The 7th inning was an interesting one. Alejandro De Aza flied out to Darin Mastroianna, who dove and appeared to have trapped the ball. Umpire Angel Hernandez initially saw it this way and called De Aza safe, but a meeting of the umpires resulted in a change of heart, and De Aza was out. Fortunately, that was just one out. You are allowed three per inning. Kevin Youkilis walked and Adam Dunn reached out and took a pitch from lefty Tyler Robertson and deposited it into the right field bleachers. Paul Konerko singled, Alex Rios doubled, and Dayan Viciedo made the Twins pay for an intentional walk issued to Alexei with a 2-run single. One of those crooked number innings.

I enjoyed the crooked number inning and the Sox did too.
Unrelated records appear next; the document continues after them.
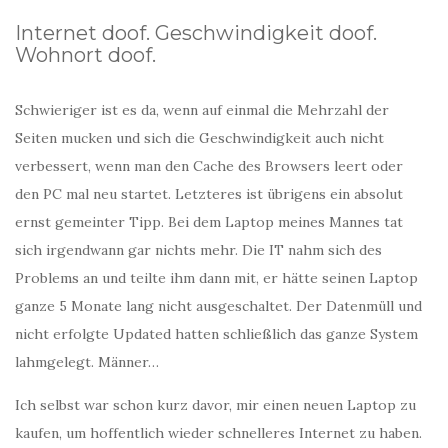
Internet doof. Geschwindigkeit doof.
Wohnort doof.
Schwieriger ist es da, wenn auf einmal die Mehrzahl der
Seiten mucken und sich die Geschwindigkeit auch nicht
verbessert, wenn man den Cache des Browsers leert oder
den PC mal neu startet. Letzteres ist übrigens ein absolut
ernst gemeinter Tipp. Bei dem Laptop meines Mannes tat
sich irgendwann gar nichts mehr. Die IT nahm sich des
Problems an und teilte ihm dann mit, er hätte seinen Laptop
ganze 5 Monate lang nicht ausgeschaltet. Der Datenmüll und
nicht erfolgte Updated hatten schließlich das ganze System
lahmgelegt. Männer…
Ich selbst war schon kurz davor, mir einen neuen Laptop zu
kaufen, um hoffentlich wieder schnelleres Internet zu haben.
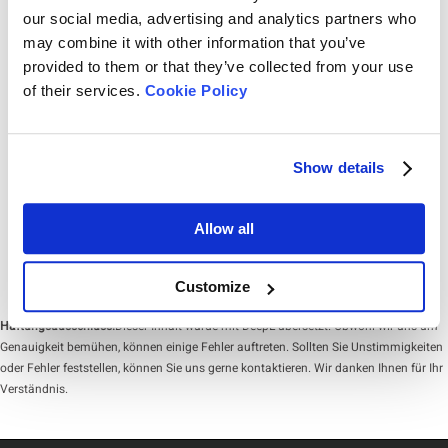
Elektrodenmaterialformulierungen und tragen zur Weiterentwicklung der
Pulver wie Fließfähigkeit, Füllbarkeit und Komprimierbarkeit wirken sich
our social media, advertising and analytics partners who
Batterietechnologie bei.
nicht nur auf das Mischen und den Transfer der Pulver im
may combine it with other information that you’ve
Tablettierprozess aus, sondern auch auf die Qualitätsindikatoren...
provided to them or that they’ve collected from your use
of their services.
Cookie Policy
Rate this article
Show details
Downloads
Allow all
Customize
Haftungsausschluss:
Dieser Inhalt wurde mit DeepL übersetzt. Obwohl wir uns um
Genauigkeit bemühen, können einige Fehler auftreten. Sollten Sie Unstimmigkeiten
oder Fehler feststellen, können Sie uns gerne kontaktieren. Wir danken Ihnen für Ihr
Verständnis.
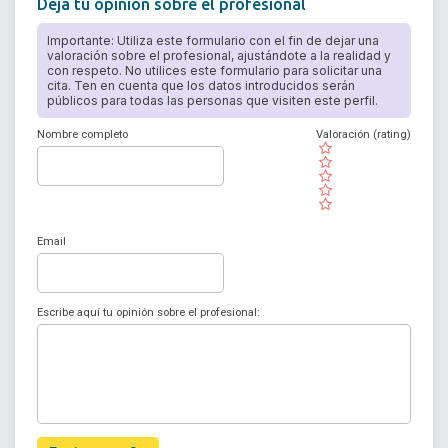
Deja tu opinión sobre el profesional
Importante: Utiliza este formulario con el fin de dejar una
valoración sobre el profesional, ajustándote a la realidad y
con respeto. No utilices este formulario para solicitar una
cita. Ten en cuenta que los datos introducidos serán
públicos para todas las personas que visiten este perfil.
Nombre completo
Valoración (rating)
( )
( )
( )
( )
( )
Email
Escribe aquí tu opinión sobre el profesional:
So much so that they put another crooked number up the very next inning, punctuated by Alexei Ramriez putting one into the White Sox bullpen. When it rains it pours. Let’s just enjoy it and put the drought behind us. The Sox pull back into a tie with Detroit for the division lead.

Plus: Paul Konerko is back to being Paul Konerko. 4-4 with a HR and double, bringing him just a triple short of the cycle. He is 9 for his last 12. It’s worth noting that Adam Dunn was also only a triple short of the cycle.

Minus: Gordon Beckham is mired in a serious slump. He’s popping up pretty much everything he sees, except when he’s grounding into rally ending double plays. His name has been popping up in fan’s trade scenarios more and more lately, though I don’t know what the actual interest is at organizational levels. Personally I’d rather not lose his defense up the middle, the guy has got to get himself back on track at the plate.